The idea that great barbecue doesn’t exist outside of the South was debunked years ago. But destination barbecue—the kind you’d drive hours out of your way for just to try a slab of spareribs? That was property of the South. At least until Billy Durney, a giant of a man and former bodyguard for the rich and famous, opened Hometown Bar-B-Que in the warehouse-filled Red Hook neighborhood of Brooklyn.
My Southern friends started texting me: “It looks like the real deal!” “Can we go next time I’m in town?” “Did New York finally get a barbecue spot you love?” (It is, we must, and yes.) Like many pioneers before him, Durney started smoking meats in his backyard for friends. A hobby grew into a profession. His traditional brisket, pork, and turkey could hold their own below the Mason-Dixon Line, while his Jamaican jerk baby back ribs and lamb belly might be the start of a New York City style. And his ginormous beef ribs, rubbed simply with salt and pepper and smoked for hours? Forget a drive. They’re worth a plane ticket. —A.K.

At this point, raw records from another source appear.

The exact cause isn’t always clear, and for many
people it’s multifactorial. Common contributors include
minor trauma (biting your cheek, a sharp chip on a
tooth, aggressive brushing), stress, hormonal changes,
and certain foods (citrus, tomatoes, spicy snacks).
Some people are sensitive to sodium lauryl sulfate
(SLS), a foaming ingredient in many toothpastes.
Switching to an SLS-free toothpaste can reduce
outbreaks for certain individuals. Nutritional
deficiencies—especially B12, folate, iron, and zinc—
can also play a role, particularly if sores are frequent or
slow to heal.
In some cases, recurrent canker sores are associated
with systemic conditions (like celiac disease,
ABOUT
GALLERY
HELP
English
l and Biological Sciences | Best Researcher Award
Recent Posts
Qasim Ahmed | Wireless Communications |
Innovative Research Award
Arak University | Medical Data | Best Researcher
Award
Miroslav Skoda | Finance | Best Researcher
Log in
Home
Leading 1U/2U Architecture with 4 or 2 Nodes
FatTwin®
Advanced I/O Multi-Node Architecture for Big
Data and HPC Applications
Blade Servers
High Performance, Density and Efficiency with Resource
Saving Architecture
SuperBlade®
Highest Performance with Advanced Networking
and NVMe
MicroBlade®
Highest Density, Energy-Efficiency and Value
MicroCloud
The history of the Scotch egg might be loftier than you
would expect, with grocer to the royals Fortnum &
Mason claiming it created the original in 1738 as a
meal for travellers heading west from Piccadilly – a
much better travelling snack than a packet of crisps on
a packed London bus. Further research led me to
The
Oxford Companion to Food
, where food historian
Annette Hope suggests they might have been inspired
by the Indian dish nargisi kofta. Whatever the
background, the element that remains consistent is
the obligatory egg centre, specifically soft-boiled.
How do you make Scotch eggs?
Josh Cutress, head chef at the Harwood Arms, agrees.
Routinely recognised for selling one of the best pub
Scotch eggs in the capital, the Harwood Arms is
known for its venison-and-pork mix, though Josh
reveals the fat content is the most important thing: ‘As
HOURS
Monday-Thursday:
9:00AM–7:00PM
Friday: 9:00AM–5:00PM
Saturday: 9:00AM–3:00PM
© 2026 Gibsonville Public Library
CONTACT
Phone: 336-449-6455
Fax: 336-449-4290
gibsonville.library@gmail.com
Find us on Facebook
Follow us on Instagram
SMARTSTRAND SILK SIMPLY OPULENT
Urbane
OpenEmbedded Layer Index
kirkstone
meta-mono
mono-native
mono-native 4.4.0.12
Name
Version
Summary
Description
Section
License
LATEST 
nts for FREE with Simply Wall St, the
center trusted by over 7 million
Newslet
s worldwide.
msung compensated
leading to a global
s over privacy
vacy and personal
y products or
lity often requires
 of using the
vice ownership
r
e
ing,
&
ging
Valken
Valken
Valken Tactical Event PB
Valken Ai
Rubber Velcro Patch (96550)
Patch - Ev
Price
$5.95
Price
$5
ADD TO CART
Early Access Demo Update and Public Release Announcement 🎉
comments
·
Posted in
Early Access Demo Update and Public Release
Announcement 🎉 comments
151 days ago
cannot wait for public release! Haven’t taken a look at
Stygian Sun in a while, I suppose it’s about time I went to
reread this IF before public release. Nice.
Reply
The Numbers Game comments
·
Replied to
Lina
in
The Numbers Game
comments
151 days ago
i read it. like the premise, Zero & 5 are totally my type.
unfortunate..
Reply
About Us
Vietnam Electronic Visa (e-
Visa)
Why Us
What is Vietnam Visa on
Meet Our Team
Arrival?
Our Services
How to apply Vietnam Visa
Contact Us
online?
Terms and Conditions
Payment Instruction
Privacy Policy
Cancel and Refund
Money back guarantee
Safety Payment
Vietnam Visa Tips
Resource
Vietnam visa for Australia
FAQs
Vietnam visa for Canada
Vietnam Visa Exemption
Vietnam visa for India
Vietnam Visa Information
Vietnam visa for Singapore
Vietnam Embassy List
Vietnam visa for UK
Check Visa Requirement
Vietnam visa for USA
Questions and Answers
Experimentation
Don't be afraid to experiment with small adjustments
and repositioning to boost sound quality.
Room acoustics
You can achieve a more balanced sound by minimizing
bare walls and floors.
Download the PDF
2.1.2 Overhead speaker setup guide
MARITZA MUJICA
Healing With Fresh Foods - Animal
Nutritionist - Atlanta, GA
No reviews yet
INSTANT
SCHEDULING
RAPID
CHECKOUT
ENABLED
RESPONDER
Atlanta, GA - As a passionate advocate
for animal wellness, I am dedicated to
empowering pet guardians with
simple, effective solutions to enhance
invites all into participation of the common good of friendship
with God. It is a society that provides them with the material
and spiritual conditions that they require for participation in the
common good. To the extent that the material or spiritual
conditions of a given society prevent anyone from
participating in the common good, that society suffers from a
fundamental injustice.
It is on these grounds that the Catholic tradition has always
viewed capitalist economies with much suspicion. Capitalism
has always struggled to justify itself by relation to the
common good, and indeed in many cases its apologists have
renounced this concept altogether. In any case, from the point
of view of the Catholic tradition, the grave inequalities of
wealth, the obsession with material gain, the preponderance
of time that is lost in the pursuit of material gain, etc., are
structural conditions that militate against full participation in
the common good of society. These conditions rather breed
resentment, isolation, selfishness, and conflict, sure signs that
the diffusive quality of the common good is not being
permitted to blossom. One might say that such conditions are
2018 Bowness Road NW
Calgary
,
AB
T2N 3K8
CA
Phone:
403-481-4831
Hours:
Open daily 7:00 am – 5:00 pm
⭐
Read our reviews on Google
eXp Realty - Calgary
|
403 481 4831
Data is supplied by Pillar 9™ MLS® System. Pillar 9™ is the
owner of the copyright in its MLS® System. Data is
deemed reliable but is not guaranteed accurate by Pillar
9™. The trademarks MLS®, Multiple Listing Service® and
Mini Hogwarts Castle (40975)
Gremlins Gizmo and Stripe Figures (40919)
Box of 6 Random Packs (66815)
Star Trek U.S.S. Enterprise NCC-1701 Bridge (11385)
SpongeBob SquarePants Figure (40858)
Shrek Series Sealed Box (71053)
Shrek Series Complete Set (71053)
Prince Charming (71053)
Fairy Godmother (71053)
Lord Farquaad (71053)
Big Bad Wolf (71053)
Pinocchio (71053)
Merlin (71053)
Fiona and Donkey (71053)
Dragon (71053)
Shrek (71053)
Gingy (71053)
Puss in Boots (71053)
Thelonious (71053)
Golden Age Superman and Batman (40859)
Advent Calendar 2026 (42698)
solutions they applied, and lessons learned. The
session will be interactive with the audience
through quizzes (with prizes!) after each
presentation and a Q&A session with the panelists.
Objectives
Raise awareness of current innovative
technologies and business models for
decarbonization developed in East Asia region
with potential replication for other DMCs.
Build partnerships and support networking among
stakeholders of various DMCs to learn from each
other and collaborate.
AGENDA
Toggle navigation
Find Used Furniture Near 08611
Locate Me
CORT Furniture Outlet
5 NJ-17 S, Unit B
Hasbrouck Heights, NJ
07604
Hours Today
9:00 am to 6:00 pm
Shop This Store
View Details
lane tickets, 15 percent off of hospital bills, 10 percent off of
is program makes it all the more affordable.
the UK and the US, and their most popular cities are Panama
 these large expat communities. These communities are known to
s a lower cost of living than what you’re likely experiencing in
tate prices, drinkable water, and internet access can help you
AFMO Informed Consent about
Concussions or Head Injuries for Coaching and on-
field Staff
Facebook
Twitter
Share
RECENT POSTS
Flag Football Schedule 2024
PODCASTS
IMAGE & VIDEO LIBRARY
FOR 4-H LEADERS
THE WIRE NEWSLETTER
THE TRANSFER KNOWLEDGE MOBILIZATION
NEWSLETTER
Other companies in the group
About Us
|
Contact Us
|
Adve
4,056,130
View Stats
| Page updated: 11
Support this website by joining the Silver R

As more high-end chefs get into the business, some of their old ways have snuck into the smokehouse. —Julia Bainbridge
Chef Tim Rattray of The Granary in San Antonio saves the liquid runoff from his slow-cooked beef, strains out the fat, and whips the results into butter to serve with Texas toast.
Folks cock their heads when they learn Ronnie Killen rests the brisket at Killen’s Barbecue in Pearland, TX, for five hours. “Most people pick it right off the pit and cut it,” he says. For juicier results, Killen treats it like he does a rib eye at his nearby steakhouse.
Chefs often deploy tweezers for tasks like removing pin bones or placing garnishes. The habit carried over from David Lawrence’s 1300 on Fillmore in SF to his Black Bark BBQ, where the tool is used to put pickles on pulled pork sandwiches.